N’Dolo, éviter l’hécatombe
19 / 05 / 2020
Dans la prison militaire située au nord de Kinshasa, 147 détenus sont diagnostiqués positifs au Covid-19. Faute d’une réaction rapide et appropriée de la part des responsables du pénitentiaire, le virus s’est propagé et certains malades ont besoin une évacuation sanitaire.
Parlementaires et Ong des droits de l’homme plaident pour que le gouvernement procède au désengorgement annoncé des lieux de réclusion.
Mais malgré l’alerte, la direction de l’institut de peine persiste à ne pas prendre les décisions idoines de prise en charge et d’isolement des personnes contaminées.
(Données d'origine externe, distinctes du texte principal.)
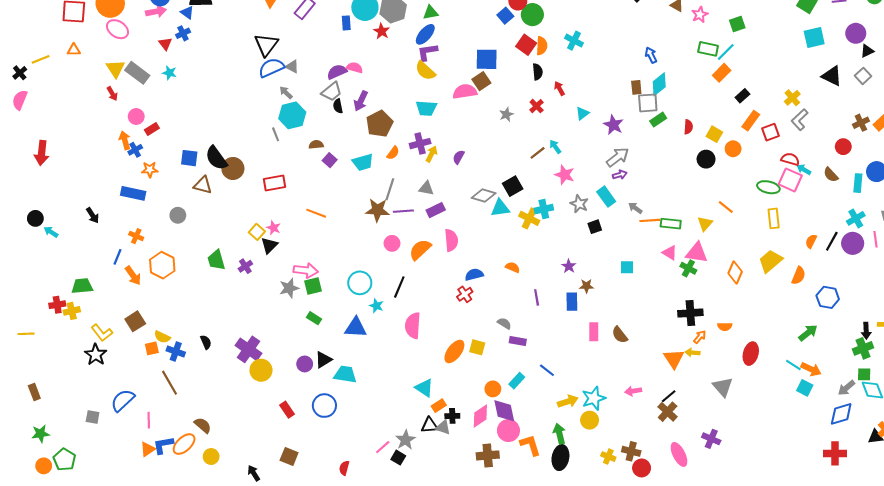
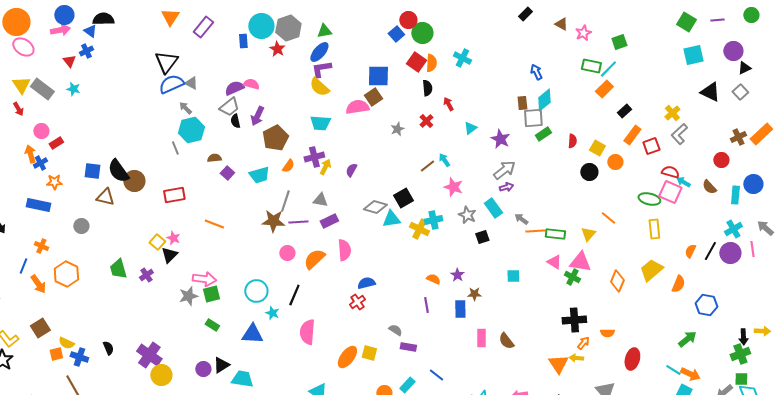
orange semicircle: (513, 267) -> (433, 279), moved

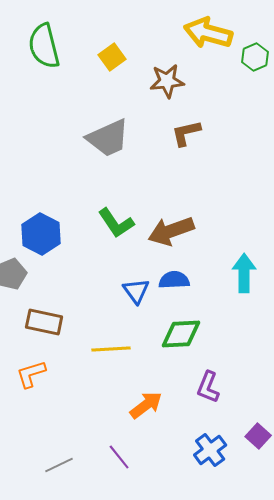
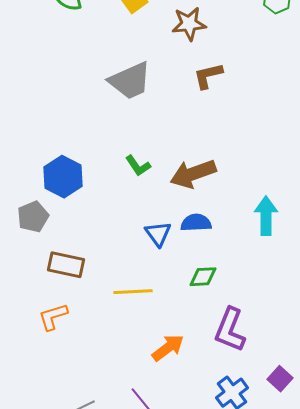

Selon une source interne à la prison militaire de Ndolo, à Kinshasa, « vers 09h30 d’hier 18 mai, le 147 détenus malades de Covid-19, enfermés depuis une semaine dans une cellule capable d’accueillir 40 personnes, viennent d’être à nouveau placés sous des tentes situées dans la cour. Cette mesure a été prise pour tromper la vigilance d’une délégation gouvernementale qui doit se rendre dans le pénitentiaire pour en vérifier les mesures d’hygiène et de soins prises pour juguler la diffusion de la pandémie. Nous craignons que, après son passage les malades soient ramenés dans la même cellule, coincés dans les mauvaises conditions » qui avaient provoqué des cas d’étouffement et d’aggravation de la maladie.
Rappelons que 44 détenus avaient été testés positifs au C-19 fin avril sans susciter les réactions adéquates de la part de la direction. « Ceux qui sont atteints par le virus restent en cellule avec les autres au lieu d’être placés en quarantaine afin d’arrêter la circulation de l’infection », nous avait confié une autre source faisant partie du groupe des malades. Au soir du 2 mai, deux tentes en guise d’hôpital de campagne sont installée dans la cour pour y loger les prisonniers contaminés, dont le nombre avait entre-temps doublé. Mais sans prise en charge conséquente et sans mesures d’isolement : les « positifs » restent en contact avec les autres détenus qui sortent des leurs cellules pour prendre l’air.
Le 10 Mai au soir, le nombre des malades a augmenté à 147. Ils sont déplacés des tentes et enfermés dans le pavillon B3, en une cellule de 40 lits. Selon la première source : « Ceux qui sont atteints par le virus vivent un véritable enfer. Ils ne reçoivent même pas les doses nécessaires du traitement et subissent une forte pression psychologique et émotionnelle, privés de nourriture, visites et soins appropriés ». Alors qu’on réclame le dépistage de tous les détenus et du personnel pénitentiaire, les conditions des malades se font inquiétantes. C’est le cas du lieutenant-colonel Samuel Birotsho, victime d’une condamnation lampiste dans le procès bâclé pour l’assassinat du colonel Mamadou N’Dala, et dont les proches réclament une hospitalisation d’urgence.

Le 8 mai, le ministre de la Justice, Célestin Tunde Ya Kasende, avait déclaré que « d’ici à la fin de cette semaine ou la semaine prochaine, les prisons seront vidés de la plupart de leurs pensionnaires. Plusieurs centaines de prisonniers seront libérés, les prisons doivent être aérées complètement ». Trois semaines auparavant, l’organisation de défense des droits humains Human Right Watch (HRW) avait lancé l’alerte : « Les prisons surpeuplées et insalubres de la RDC présentent un grave risque de propagation de l’épidémie du Covid-19 ».
Le 15, quelques dizaines de détenus de la prison kinoise de Makala sont transférés dans un pénitentiaire de la province du Kwilu. Depuis la chambre basse du Parlement, la députée Christelle Vuanga avait affirmé : « Il faut humaniser les prisons. Nous avons déploré la surpopulation carcérale et certains prisonniers doivent être dehors. Nous n’avons pas demandé de renvoyer les prisonniers dans d’autres prisons alors que le gouvernement n’a pas les moyens de les nourrir. Nous avons tout simplement demandé de désengorger les prisons ».
Si la volonté d’« aérer » les prisons existe vraiment, la délégation envoyée par l’exécutif devrait imposer à la direction de Ndolo de prendre les mesures nécessaires pour arrêter la progression du virus et procéder à l’hospitalisation de ceux qui en ont besoin. Puis, envisager rapidement un plan de désengorgement du pénitentiaire pour éviter l’hécatombe qui s’annonce.